>> Begin Extract to read

The best protection is wire mesh placed over the front of the bee hotel. About 1/8 inch from the tunnels should be enough to prevent most birds and animals from reaching the nests.
Bee hotel protected against birds using wire mesh - Image Credit: Anterovium via Envato Elements
Monitor your bee hotel at different times of the day to see if predators can get the nests. Especially in the mornings and early evening when birds are most active.
If everything goes to plan, you should only need to clean your bee hotel once a year.
Using emergence boxes is a great way to increase the survival of the hatching brood. An emergence box can be made using any sealable container (like a plastic bin) with a 3/8-inch hole for bees to exit.
In late winter or early spring, remove the stems and woodblocks from your existing bee hotel and place them in the emergence box for the broods to hatch safely.
Replenish the bee hotel with fresh stems, blocks, and other materials. Place the replenished bee hotel outside the emergence box so when the bees exit, they have a clean, sanitized nest to move into.

>> End Extract to read

## What you will do
A) Write out the bee hotel text again, everything from "The best protection" down to "once a year.".
B) Name every time of day and every season mentioned in the bee hotel text.
C) Pick up the bee hotel text after its last sentence and carry it on.
Nothing in the records is needed here.

>> Begin Recorded information

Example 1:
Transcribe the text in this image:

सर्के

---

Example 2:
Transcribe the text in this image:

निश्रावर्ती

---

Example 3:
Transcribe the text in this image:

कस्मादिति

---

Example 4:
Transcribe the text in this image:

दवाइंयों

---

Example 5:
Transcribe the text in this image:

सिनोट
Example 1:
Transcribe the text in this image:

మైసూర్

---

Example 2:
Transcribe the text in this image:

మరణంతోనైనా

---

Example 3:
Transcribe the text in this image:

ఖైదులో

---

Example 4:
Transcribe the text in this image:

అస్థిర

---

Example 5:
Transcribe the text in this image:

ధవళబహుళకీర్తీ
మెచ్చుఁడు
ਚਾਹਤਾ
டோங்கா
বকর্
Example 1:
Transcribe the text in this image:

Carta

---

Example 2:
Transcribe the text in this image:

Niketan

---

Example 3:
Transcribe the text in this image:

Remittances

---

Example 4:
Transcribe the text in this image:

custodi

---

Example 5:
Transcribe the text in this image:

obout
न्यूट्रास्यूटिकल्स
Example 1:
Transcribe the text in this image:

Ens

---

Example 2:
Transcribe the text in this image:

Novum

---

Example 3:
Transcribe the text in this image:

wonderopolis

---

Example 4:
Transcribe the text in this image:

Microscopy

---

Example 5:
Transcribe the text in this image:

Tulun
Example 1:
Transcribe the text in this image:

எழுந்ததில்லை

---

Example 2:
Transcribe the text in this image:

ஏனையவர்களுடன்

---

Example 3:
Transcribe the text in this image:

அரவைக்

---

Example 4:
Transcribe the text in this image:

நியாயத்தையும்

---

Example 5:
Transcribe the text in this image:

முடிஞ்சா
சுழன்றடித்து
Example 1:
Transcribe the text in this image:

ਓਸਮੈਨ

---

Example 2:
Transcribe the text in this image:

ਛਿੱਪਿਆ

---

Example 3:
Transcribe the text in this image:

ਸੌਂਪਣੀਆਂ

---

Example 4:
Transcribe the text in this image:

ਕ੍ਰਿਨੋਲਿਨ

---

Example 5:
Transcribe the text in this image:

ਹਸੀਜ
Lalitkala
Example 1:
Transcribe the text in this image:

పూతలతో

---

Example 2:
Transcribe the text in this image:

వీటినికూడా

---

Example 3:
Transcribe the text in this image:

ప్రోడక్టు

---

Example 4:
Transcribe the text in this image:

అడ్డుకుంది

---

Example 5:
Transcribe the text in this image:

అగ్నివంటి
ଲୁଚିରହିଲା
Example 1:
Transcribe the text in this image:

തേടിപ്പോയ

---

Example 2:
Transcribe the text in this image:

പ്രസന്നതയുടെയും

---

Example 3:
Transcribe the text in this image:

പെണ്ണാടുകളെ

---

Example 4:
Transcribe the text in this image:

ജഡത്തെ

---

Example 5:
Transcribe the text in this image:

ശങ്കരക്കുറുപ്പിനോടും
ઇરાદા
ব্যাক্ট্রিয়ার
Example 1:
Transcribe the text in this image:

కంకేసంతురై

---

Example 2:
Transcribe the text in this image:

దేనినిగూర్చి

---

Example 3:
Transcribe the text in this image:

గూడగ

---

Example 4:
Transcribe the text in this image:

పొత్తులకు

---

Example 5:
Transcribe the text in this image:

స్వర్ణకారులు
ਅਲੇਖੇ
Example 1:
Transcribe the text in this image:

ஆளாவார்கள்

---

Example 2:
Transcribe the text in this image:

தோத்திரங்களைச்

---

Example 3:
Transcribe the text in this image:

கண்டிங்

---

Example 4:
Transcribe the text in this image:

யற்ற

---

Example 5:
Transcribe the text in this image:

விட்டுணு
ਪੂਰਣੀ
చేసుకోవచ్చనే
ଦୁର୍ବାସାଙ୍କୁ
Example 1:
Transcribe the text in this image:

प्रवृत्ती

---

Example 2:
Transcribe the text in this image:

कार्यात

>> End Recorded information

## Answers for this exercise
A)
The best protection is wire mesh placed over the front of the bee hotel. About 1/8 inch from the tunnels should be enough to prevent most birds and animals from reaching the nests.
Bee hotel protected against birds using wire mesh - Image Credit: Anterovium via Envato Elements
Monitor your bee hotel at different times of the day to see if predators can get the nests. Especially in the mornings and early evening when birds are most active.
If everything goes to plan, you should only need to clean your bee hotel once a year.

B) mornings, early evening, late winter, early spring

C)
Once all the bees have vacated the old nest, you can clean and prepare the materials for the following year. If you are using wood or other organic materials, you may need to dispose of the old nest. Parasites might be living inside the pores, making it difficult to disinfect.
As I'm sure you may have noticed, building a bee hotel is not as straight forward as throwing some materials together. It may seem like a lot of work, but it's really very simple.
Bee hotels just need to be checked on from time to time with some small annual maintenance. If you're a DIYer, building a bee hotel will be easy and a lot of fun.
This is a fantastic opportunity to upcycle and use what's lying around rather than going buying new materials. If you don't have anything at home, search your neighborhood, or ask friends and neighbors for any materials they might want to get rid of.